═══ Excerpted text ═══
Notwithstanding the foregoing, no “Cause” for termination shall be deemed to exist with respect to Employee’s act or failure to act as described in clauses (D) or (E) above, unless the Employer shall have given written notice to Employee setting forth the act or failure to act of Employee that gives rise to the “Cause” and, within a period of time of thirty days after receiving such notice, Employee shall not have cured the act or failure to act which gives rise to such “Cause.”
 
(b) Termination by the Employee.
 
The Employee may terminate his employment under this Agreement prior to the end of the Term of this Agreement for (i) Good Reason, or (ii) as approved by the Board. In the event that the Employee terminates his employment without Good Reason, the Employee shall have no right to receive compensation or other benefits, including payment of legal fees and expenses incurred (with exception of paragraph 13), for any period after the Termination Date except as otherwise required by law.
═══
◆ **What you should do**: Reproduce word for word everything in the employment termination clause from "Notwithstanding the foregoing, no" down to "by the Employee.". The rows after this clause are separate material.
═══ Record excerpts ═══
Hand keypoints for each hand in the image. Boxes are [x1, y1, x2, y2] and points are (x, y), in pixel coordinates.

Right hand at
═══
═══ Record excerpts ═══
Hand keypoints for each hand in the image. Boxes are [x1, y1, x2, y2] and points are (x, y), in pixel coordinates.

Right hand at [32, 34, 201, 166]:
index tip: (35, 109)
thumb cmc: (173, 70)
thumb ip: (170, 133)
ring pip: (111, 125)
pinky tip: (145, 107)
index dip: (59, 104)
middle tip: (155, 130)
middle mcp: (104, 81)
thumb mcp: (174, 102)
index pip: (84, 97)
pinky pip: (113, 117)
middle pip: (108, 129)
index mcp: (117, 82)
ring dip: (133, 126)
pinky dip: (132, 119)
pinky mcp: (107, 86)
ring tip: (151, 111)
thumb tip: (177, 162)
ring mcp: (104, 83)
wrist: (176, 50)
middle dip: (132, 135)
═══
◆ **Answer for the task**:
Notwithstanding the foregoing, no “Cause” for termination shall be deemed to exist with respect to Employee’s act or failure to act as described in clauses (D) or (E) above, unless the Employer shall have given written notice to Employee setting forth the act or failure to act of Employee that gives rise to the “Cause” and, within a period of time of thirty days after receiving such notice, Employee shall not have cured the act or failure to act which gives rise to such “Cause.”
 
(b) Termination by the Employee.